This repository contains the code for the paper "Deep Reinforcement Learning for Two-sided Online Bipartite Matching in Collaborative Order Picking", accepted in the conference track of ACML2023. https://proceedings.mlr.press/v222/begnardi24a/begnardi24a.pdf
The following libraries are necessary to run the code:
- torch==1.12.1
- gymnasium==0.28.1
- pettingzoo==1.22.3
- tianshou==0.5.0
- pytorch-geometric==2.1.0
The adapted_tianshou directory contains files adapted from the original library. In particular:
-
pettingzoo_env
: The setting is not actually multi-agent, since decisions are taken sequentially from a centralized controller. We use PettingZoo only to keep track of rewards since we deal with actions with different (multistep) durations. To do this, the environment needs to return a single reward instead of a vector of rewards. -
collector_multiagent
: For the same reason as before, the training collector needs to be modified to store samples collected by multiple (virtual) agents with different durations. -
pg_multihead
,a2c_multihead
,ppo_multihead
: Necessary to handle action distribution sampling in the multi-head action pipeline during training.

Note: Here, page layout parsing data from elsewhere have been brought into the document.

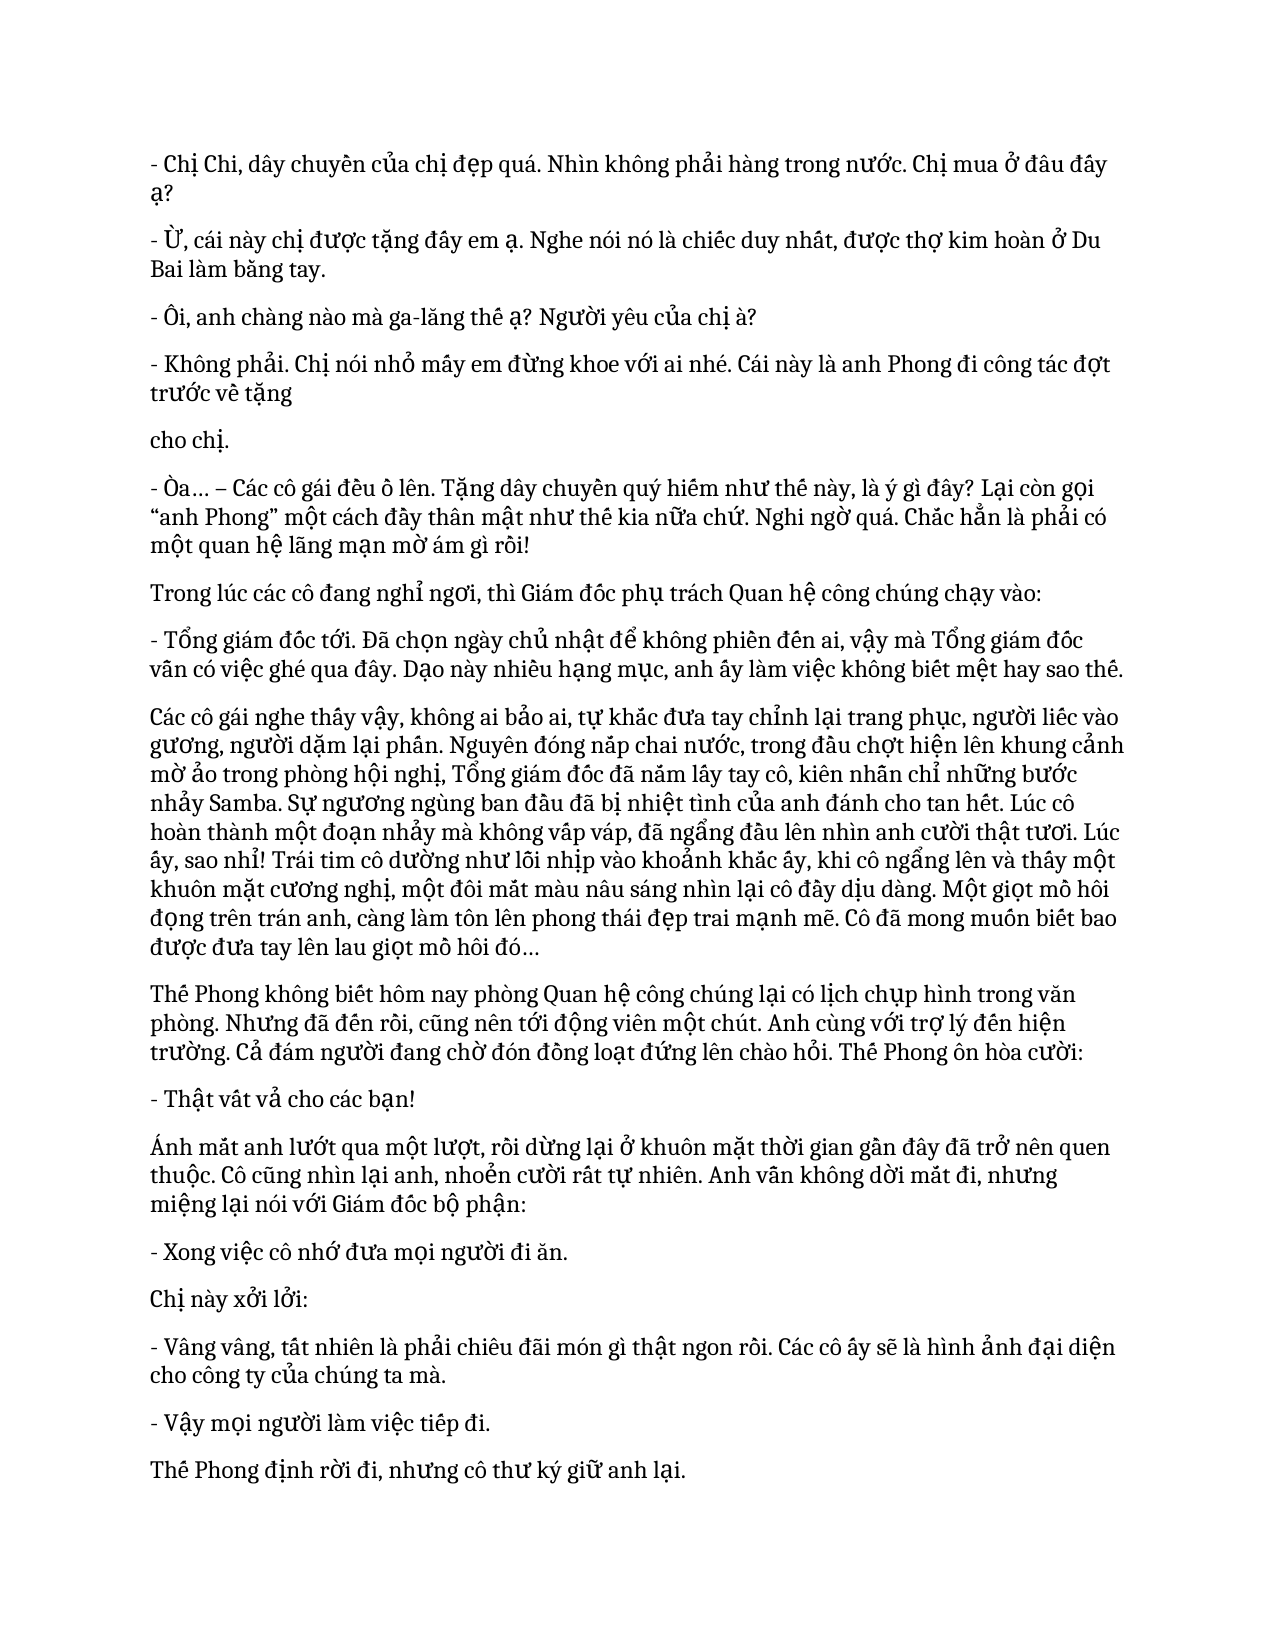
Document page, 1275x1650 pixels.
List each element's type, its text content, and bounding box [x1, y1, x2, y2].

text - Vâng vâng, tất nhiên là phải chiêu đãi món gì thật ngon rồi. Các cô ấy sẽ là hình ảnh đại diện cho công ty của chúng ta mà. [150, 1332, 1125, 1390]
text Các cô gái nghe thấy vậy, không ai bảo ai, tự khắc đưa tay chỉnh lại trang phục, người liếc vào gương, người dặm lại phấn. Nguyên đóng nắp chai nước, trong đầu chợt hiện lên khung cảnh mờ ảo trong phòng hội nghị, Tổng giám đốc đã nắm lấy tay cô, kiên nhẫn chỉ những bước nhảy Samba. Sự ngương ngùng ban đầu đã bị nhiệt tình của anh đánh cho tan hết. Lúc cô hoàn thành một đoạn nhảy mà không vấp váp, đã ngẩng đầu lên nhìn anh cười thật tươi. Lúc ấy, sao nhỉ! Trái tim cô dường như lỗi nhịp vào khoảnh khắc ấy, khi cô ngẩng lên và thấy một khuôn mặt cương nghị, một đôi mắt màu nâu sáng nhìn lại cô đầy dịu dàng. Một giọt mồ hôi đọng trên trán anh, càng làm tôn lên phong thái đẹp trai mạnh mẽ. Cô đã mong muốn biết bao được đưa tay lên lau giọt mồ hôi đó… [150, 702, 1125, 961]
text Thế Phong không biết hôm nay phòng Quan hệ công chúng lại có lịch chụp hình trong văn phòng. Nhưng đã đến rồi, cũng nên tới động viên một chút. Anh cùng với trợ lý đến hiện trường. Cả đám người đang chờ đón đồng loạt đứng lên chào hỏi. Thế Phong ôn hòa cười: [150, 980, 1125, 1066]
text - Tổng giám đốc tới. Đã chọn ngày chủ nhật để không phiền đến ai, vậy mà Tổng giám đốc vẫn có việc ghé qua đây. Dạo này nhiều hạng mục, anh ấy làm việc không biết mệt hay sao thế. [150, 626, 1125, 684]
text cho chị. [150, 426, 1125, 455]
text - Xong việc cô nhớ đưa mọi người đi ăn. [150, 1237, 1125, 1266]
text Ánh mắt anh lướt qua một lượt, rồi dừng lại ở khuôn mặt thời gian gần đây đã trở nên quen thuộc. Cô cũng nhìn lại anh, nhoẻn cười rất tự nhiên. Anh vẫn không dời mắt đi, nhưng miệng lại nói với Giám đốc bộ phận: [150, 1132, 1125, 1219]
text Thế Phong định rời đi, nhưng cô thư ký giữ anh lại. [150, 1456, 1125, 1485]
text - Ừ, cái này chị được tặng đấy em ạ. Nghe nói nó là chiếc duy nhất, được thợ kim hoàn ở Du Bai làm bằng tay. [150, 226, 1125, 284]
text Trong lúc các cô đang nghỉ ngơi, thì Giám đốc phụ trách Quan hệ công chúng chạy vào: [150, 579, 1125, 607]
text - Ôi, anh chàng nào mà ga-lăng thế ạ? Người yêu của chị à? [150, 302, 1125, 331]
text - Òa… – Các cô gái đều ồ lên. Tặng dây chuyền quý hiếm như thế này, là ý gì đây? Lại còn gọi “anh Phong” một cách đầy thân mật như thế kia nữa chứ. Nghi ngờ quá. Chắc hẳn là phải có một quan hệ lãng mạn mờ ám gì rồi! [150, 474, 1125, 560]
text - Vậy mọi người làm việc tiếp đi. [150, 1409, 1125, 1437]
text - Thật vất vả cho các bạn! [150, 1085, 1125, 1114]
text - Chị Chi, dây chuyền của chị đẹp quá. Nhìn không phải hàng trong nước. Chị mua ở đâu đấy ạ? [150, 150, 1125, 207]
text Chị này xởi lởi: [150, 1285, 1125, 1314]
text - Không phải. Chị nói nhỏ mấy em đừng khoe với ai nhé. Cái này là anh Phong đi công tác đợt trước về tặng [150, 350, 1125, 407]
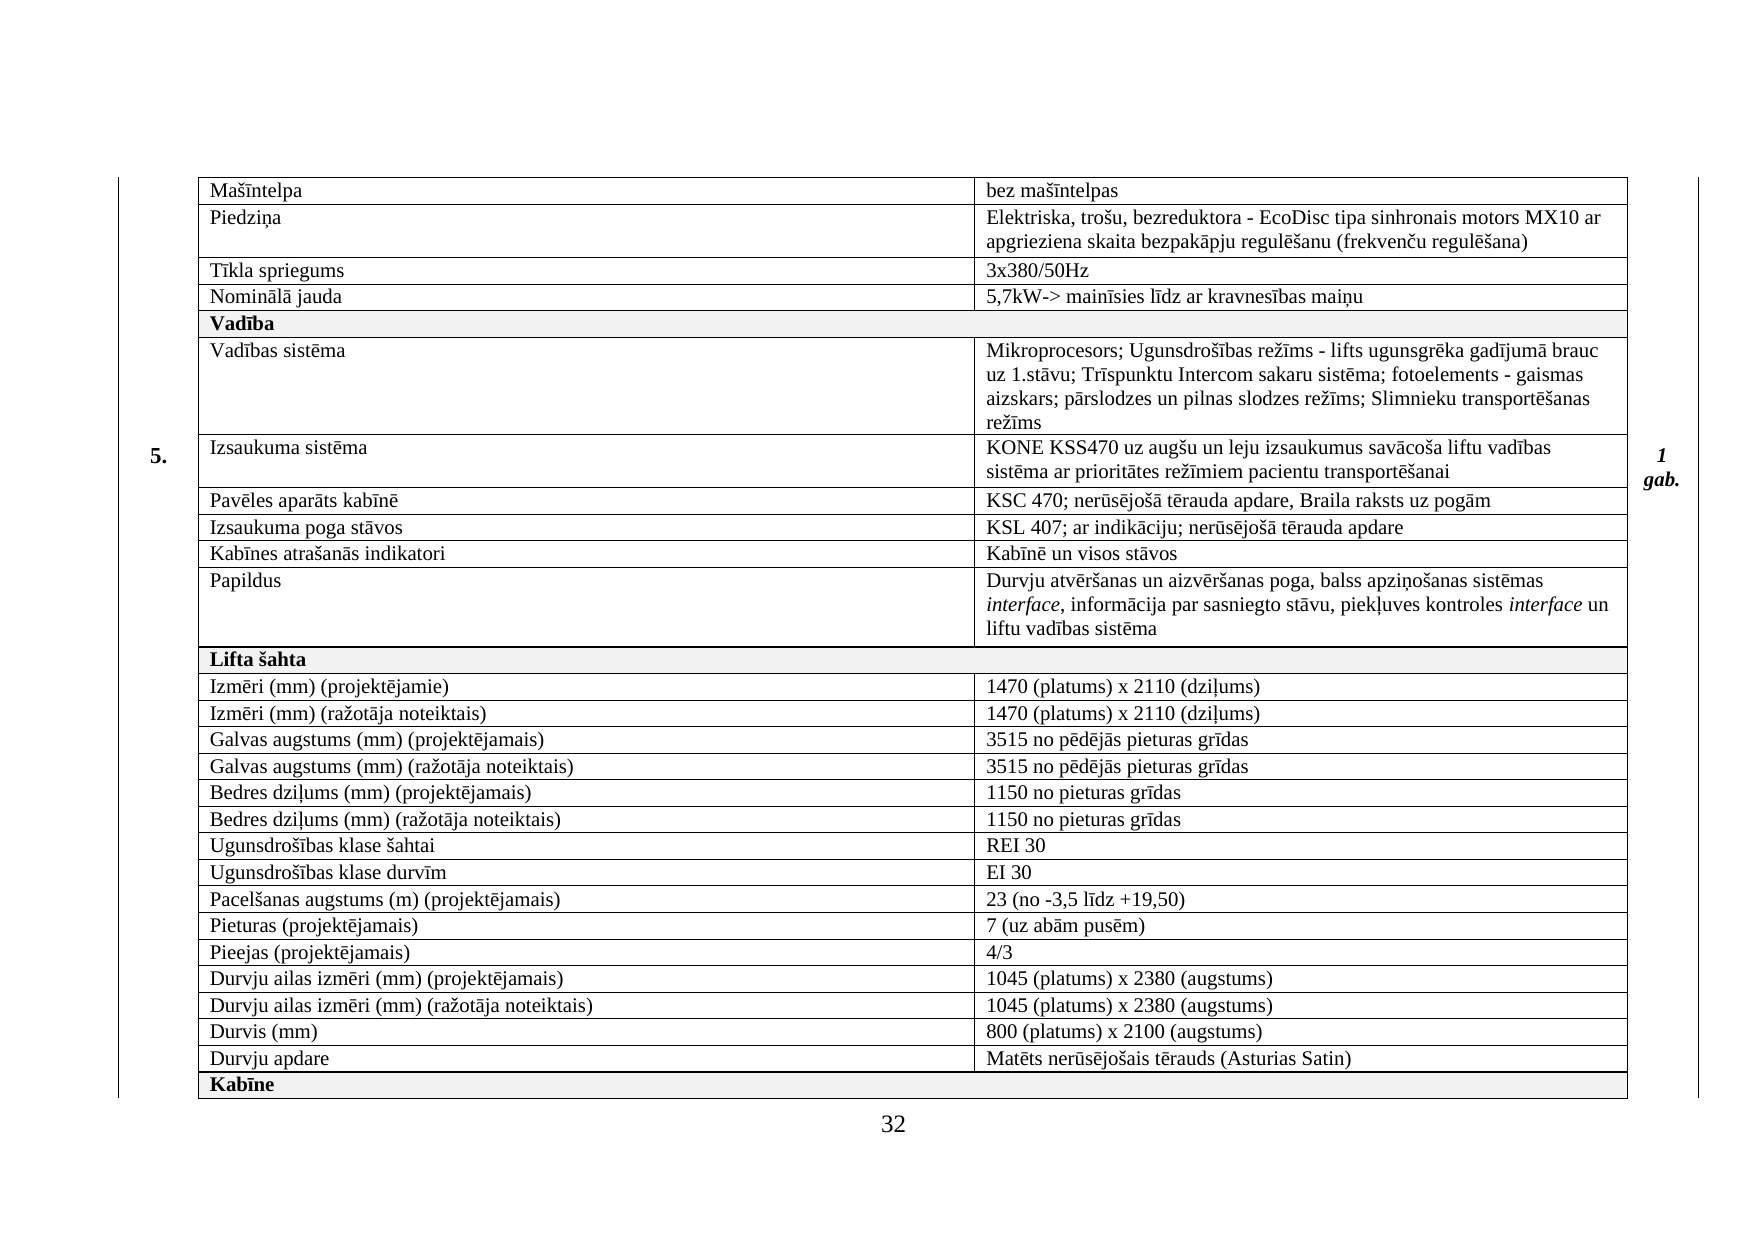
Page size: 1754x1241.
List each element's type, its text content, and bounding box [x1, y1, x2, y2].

table_cell Mikroprocesors; Ugunsdrošības režīms - lifts ugunsgrēka gadījumā brauc uz 1.stāvu; Trīspunktu Intercom sakaru sistēma; fotoelements - gaismas aizskars; pārslodzes un pilnas slodzes režīms; Slimnieku transportēšanas režīms [975, 338, 1627, 434]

- The file grid_world.py contains the simulation environment used to train and test the models;
- The files ppo_training_xx.py, where xx in ['na', 'ea', 'mh'] represents the action space, can be used to train a new model;
- The files ppo_evaluation_xx.py, where xx is the same as above, can be used to test the trained models;
- The file heuristics.py contains the implementation of the heuristics used to benchmark our methods.
- The directory models contains the trained models evaluated in the paper.